## Task
The reply should hold every line of the data, unchanged and complete.

[Records from a dataset]

- Opening Delimiter -

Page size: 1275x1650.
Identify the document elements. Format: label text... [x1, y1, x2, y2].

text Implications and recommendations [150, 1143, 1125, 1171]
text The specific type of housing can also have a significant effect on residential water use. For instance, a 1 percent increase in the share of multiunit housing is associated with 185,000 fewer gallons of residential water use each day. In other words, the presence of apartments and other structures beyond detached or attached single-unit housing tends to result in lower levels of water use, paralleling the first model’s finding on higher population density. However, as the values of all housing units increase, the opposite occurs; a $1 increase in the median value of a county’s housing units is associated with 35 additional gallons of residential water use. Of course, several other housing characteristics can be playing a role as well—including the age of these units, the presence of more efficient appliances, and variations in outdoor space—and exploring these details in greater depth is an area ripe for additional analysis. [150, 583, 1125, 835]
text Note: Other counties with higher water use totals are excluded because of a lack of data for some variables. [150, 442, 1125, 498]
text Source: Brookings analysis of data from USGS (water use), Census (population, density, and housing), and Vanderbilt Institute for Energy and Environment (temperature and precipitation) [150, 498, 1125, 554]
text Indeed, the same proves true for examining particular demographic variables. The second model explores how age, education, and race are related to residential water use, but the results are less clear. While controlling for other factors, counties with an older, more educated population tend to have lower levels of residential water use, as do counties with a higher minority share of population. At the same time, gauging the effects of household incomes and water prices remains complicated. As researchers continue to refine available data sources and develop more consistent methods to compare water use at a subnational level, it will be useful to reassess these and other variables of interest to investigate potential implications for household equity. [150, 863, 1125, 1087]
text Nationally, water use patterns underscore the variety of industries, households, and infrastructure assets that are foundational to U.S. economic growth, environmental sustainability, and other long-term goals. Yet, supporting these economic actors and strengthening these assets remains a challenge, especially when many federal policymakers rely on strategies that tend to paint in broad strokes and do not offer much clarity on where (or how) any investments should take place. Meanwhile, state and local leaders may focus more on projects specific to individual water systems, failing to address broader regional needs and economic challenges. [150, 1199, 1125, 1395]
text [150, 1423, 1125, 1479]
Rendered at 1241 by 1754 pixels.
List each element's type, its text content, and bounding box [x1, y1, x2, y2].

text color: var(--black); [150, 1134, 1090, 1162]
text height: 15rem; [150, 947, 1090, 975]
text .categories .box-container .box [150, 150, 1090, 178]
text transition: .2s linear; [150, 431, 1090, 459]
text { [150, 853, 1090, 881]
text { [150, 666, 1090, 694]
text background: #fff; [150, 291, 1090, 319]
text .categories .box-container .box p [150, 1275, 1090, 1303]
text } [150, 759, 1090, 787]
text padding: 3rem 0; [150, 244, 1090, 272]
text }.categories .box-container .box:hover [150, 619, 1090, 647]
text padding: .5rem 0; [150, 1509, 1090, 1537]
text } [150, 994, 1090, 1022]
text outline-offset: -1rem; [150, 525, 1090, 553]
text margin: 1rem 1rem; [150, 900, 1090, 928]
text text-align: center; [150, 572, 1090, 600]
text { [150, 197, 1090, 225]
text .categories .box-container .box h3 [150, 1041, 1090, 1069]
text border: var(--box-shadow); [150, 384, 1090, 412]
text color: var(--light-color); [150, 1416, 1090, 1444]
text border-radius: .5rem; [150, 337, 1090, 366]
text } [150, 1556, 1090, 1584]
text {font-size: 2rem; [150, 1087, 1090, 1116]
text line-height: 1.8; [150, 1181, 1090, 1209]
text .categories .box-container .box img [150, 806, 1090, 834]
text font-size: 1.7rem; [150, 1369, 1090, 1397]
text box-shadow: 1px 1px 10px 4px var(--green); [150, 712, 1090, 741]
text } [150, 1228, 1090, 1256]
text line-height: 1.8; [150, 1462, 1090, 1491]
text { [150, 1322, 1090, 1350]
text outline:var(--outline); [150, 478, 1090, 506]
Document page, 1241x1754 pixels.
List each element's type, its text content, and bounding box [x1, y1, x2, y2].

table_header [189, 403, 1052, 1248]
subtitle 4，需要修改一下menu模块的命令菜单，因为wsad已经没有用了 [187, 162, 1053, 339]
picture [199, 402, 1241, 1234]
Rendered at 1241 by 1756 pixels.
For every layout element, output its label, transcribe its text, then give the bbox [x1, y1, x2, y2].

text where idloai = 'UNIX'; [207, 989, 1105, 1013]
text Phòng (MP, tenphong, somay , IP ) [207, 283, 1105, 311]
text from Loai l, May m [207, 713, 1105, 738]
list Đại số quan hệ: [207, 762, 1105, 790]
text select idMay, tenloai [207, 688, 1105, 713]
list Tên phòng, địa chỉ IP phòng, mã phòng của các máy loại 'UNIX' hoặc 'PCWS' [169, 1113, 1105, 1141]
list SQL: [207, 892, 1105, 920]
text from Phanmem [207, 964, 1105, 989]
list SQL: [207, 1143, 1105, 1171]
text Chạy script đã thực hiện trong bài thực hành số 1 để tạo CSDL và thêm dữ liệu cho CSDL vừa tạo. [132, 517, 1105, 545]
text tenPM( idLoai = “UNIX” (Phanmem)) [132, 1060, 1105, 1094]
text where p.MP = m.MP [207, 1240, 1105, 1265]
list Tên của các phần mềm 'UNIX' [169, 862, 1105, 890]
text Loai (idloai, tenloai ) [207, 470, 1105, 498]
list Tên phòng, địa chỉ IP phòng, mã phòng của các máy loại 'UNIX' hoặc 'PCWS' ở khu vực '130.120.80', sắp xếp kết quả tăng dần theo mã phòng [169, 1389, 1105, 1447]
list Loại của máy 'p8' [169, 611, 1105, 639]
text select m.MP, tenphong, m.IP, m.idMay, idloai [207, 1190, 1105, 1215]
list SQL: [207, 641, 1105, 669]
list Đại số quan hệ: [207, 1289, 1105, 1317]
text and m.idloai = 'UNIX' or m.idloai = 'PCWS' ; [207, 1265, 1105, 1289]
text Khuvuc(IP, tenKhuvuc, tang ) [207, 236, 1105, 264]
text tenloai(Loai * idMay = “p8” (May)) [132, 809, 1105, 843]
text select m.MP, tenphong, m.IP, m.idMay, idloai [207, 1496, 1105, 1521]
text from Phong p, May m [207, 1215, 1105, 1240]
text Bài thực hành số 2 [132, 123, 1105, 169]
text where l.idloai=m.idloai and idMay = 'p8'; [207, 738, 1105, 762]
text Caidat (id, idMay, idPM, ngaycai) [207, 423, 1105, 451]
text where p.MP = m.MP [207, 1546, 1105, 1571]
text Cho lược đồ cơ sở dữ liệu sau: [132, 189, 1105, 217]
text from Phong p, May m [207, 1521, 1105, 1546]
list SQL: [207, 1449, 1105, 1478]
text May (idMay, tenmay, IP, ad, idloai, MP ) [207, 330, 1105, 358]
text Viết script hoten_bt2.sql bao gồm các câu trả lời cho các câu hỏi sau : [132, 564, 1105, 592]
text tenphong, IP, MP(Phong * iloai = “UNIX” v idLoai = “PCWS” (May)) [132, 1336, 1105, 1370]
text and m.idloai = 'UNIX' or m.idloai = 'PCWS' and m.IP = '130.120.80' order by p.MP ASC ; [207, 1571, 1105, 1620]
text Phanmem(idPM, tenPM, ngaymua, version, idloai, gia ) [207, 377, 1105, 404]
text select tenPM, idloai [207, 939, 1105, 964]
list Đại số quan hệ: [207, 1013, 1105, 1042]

- Closing Delimiter -

## Task output
Page size: 1275x1650.
Identify the document elements. Format: label text... [x1, y1, x2, y2].

text Implications and recommendations [150, 1143, 1125, 1171]
text The specific type of housing can also have a significant effect on residential water use. For instance, a 1 percent increase in the share of multiunit housing is associated with 185,000 fewer gallons of residential water use each day. In other words, the presence of apartments and other structures beyond detached or attached single-unit housing tends to result in lower levels of water use, paralleling the first model’s finding on higher population density. However, as the values of all housing units increase, the opposite occurs; a $1 increase in the median value of a county’s housing units is associated with 35 additional gallons of residential water use. Of course, several other housing characteristics can be playing a role as well—including the age of these units, the presence of more efficient appliances, and variations in outdoor space—and exploring these details in greater depth is an area ripe for additional analysis. [150, 583, 1125, 835]
text Note: Other counties with higher water use totals are excluded because of a lack of data for some variables. [150, 442, 1125, 498]
text Source: Brookings analysis of data from USGS (water use), Census (population, density, and housing), and Vanderbilt Institute for Energy and Environment (temperature and precipitation) [150, 498, 1125, 554]
text Indeed, the same proves true for examining particular demographic variables. The second model explores how age, education, and race are related to residential water use, but the results are less clear. While controlling for other factors, counties with an older, more educated population tend to have lower levels of residential water use, as do counties with a higher minority share of population. At the same time, gauging the effects of household incomes and water prices remains complicated. As researchers continue to refine available data sources and develop more consistent methods to compare water use at a subnational level, it will be useful to reassess these and other variables of interest to investigate potential implications for household equity. [150, 863, 1125, 1087]
text Nationally, water use patterns underscore the variety of industries, households, and infrastructure assets that are foundational to U.S. economic growth, environmental sustainability, and other long-term goals. Yet, supporting these economic actors and strengthening these assets remains a challenge, especially when many federal policymakers rely on strategies that tend to paint in broad strokes and do not offer much clarity on where (or how) any investments should take place. Meanwhile, state and local leaders may focus more on projects specific to individual water systems, failing to address broader regional needs and economic challenges. [150, 1199, 1125, 1395]
text [150, 1423, 1125, 1479]
Rendered at 1241 by 1754 pixels.
List each element's type, its text content, and bounding box [x1, y1, x2, y2].

text color: var(--black); [150, 1134, 1090, 1162]
text height: 15rem; [150, 947, 1090, 975]
text .categories .box-container .box [150, 150, 1090, 178]
text transition: .2s linear; [150, 431, 1090, 459]
text { [150, 853, 1090, 881]
text { [150, 666, 1090, 694]
text background: #fff; [150, 291, 1090, 319]
text .categories .box-container .box p [150, 1275, 1090, 1303]
text } [150, 759, 1090, 787]
text padding: 3rem 0; [150, 244, 1090, 272]
text }.categories .box-container .box:hover [150, 619, 1090, 647]
text padding: .5rem 0; [150, 1509, 1090, 1537]
text } [150, 994, 1090, 1022]
text outline-offset: -1rem; [150, 525, 1090, 553]
text margin: 1rem 1rem; [150, 900, 1090, 928]
text text-align: center; [150, 572, 1090, 600]
text { [150, 197, 1090, 225]
text .categories .box-container .box h3 [150, 1041, 1090, 1069]
text border: var(--box-shadow); [150, 384, 1090, 412]
text color: var(--light-color); [150, 1416, 1090, 1444]
text border-radius: .5rem; [150, 337, 1090, 366]
text } [150, 1556, 1090, 1584]
text {font-size: 2rem; [150, 1087, 1090, 1116]
text line-height: 1.8; [150, 1181, 1090, 1209]
text .categories .box-container .box img [150, 806, 1090, 834]
text font-size: 1.7rem; [150, 1369, 1090, 1397]
text box-shadow: 1px 1px 10px 4px var(--green); [150, 712, 1090, 741]
text } [150, 1228, 1090, 1256]
text line-height: 1.8; [150, 1462, 1090, 1491]
text { [150, 1322, 1090, 1350]
text outline:var(--outline); [150, 478, 1090, 506]
Document page, 1241x1754 pixels.
List each element's type, its text content, and bounding box [x1, y1, x2, y2].

table_header [189, 403, 1052, 1248]
subtitle 4，需要修改一下menu模块的命令菜单，因为wsad已经没有用了 [187, 162, 1053, 339]
picture [199, 402, 1241, 1234]
Rendered at 1241 by 1756 pixels.
For every layout element, output its label, transcribe its text, then give the bbox [x1, y1, x2, y2].

text where idloai = 'UNIX'; [207, 989, 1105, 1013]
text Phòng (MP, tenphong, somay , IP ) [207, 283, 1105, 311]
text from Loai l, May m [207, 713, 1105, 738]
list Đại số quan hệ: [207, 762, 1105, 790]
text select idMay, tenloai [207, 688, 1105, 713]
list Tên phòng, địa chỉ IP phòng, mã phòng của các máy loại 'UNIX' hoặc 'PCWS' [169, 1113, 1105, 1141]
list SQL: [207, 892, 1105, 920]
text from Phanmem [207, 964, 1105, 989]
list SQL: [207, 1143, 1105, 1171]
text Chạy script đã thực hiện trong bài thực hành số 1 để tạo CSDL và thêm dữ liệu cho CSDL vừa tạo. [132, 517, 1105, 545]
text tenPM( idLoai = “UNIX” (Phanmem)) [132, 1060, 1105, 1094]
text where p.MP = m.MP [207, 1240, 1105, 1265]
list Tên của các phần mềm 'UNIX' [169, 862, 1105, 890]
text Loai (idloai, tenloai ) [207, 470, 1105, 498]
list Tên phòng, địa chỉ IP phòng, mã phòng của các máy loại 'UNIX' hoặc 'PCWS' ở khu vực '130.120.80', sắp xếp kết quả tăng dần theo mã phòng [169, 1389, 1105, 1447]
list Loại của máy 'p8' [169, 611, 1105, 639]
text select m.MP, tenphong, m.IP, m.idMay, idloai [207, 1190, 1105, 1215]
list SQL: [207, 641, 1105, 669]
list Đại số quan hệ: [207, 1289, 1105, 1317]
text and m.idloai = 'UNIX' or m.idloai = 'PCWS' ; [207, 1265, 1105, 1289]
text Khuvuc(IP, tenKhuvuc, tang ) [207, 236, 1105, 264]
text tenloai(Loai * idMay = “p8” (May)) [132, 809, 1105, 843]
text select m.MP, tenphong, m.IP, m.idMay, idloai [207, 1496, 1105, 1521]
text from Phong p, May m [207, 1215, 1105, 1240]
text Bài thực hành số 2 [132, 123, 1105, 169]
text where l.idloai=m.idloai and idMay = 'p8'; [207, 738, 1105, 762]
text Caidat (id, idMay, idPM, ngaycai) [207, 423, 1105, 451]
text where p.MP = m.MP [207, 1546, 1105, 1571]
text Cho lược đồ cơ sở dữ liệu sau: [132, 189, 1105, 217]
text from Phong p, May m [207, 1521, 1105, 1546]
list SQL: [207, 1449, 1105, 1478]
text May (idMay, tenmay, IP, ad, idloai, MP ) [207, 330, 1105, 358]
text Viết script hoten_bt2.sql bao gồm các câu trả lời cho các câu hỏi sau : [132, 564, 1105, 592]
text tenphong, IP, MP(Phong * iloai = “UNIX” v idLoai = “PCWS” (May)) [132, 1336, 1105, 1370]
text and m.idloai = 'UNIX' or m.idloai = 'PCWS' and m.IP = '130.120.80' order by p.MP ASC ; [207, 1571, 1105, 1620]
text Phanmem(idPM, tenPM, ngaymua, version, idloai, gia ) [207, 377, 1105, 404]
text select tenPM, idloai [207, 939, 1105, 964]
list Đại số quan hệ: [207, 1013, 1105, 1042]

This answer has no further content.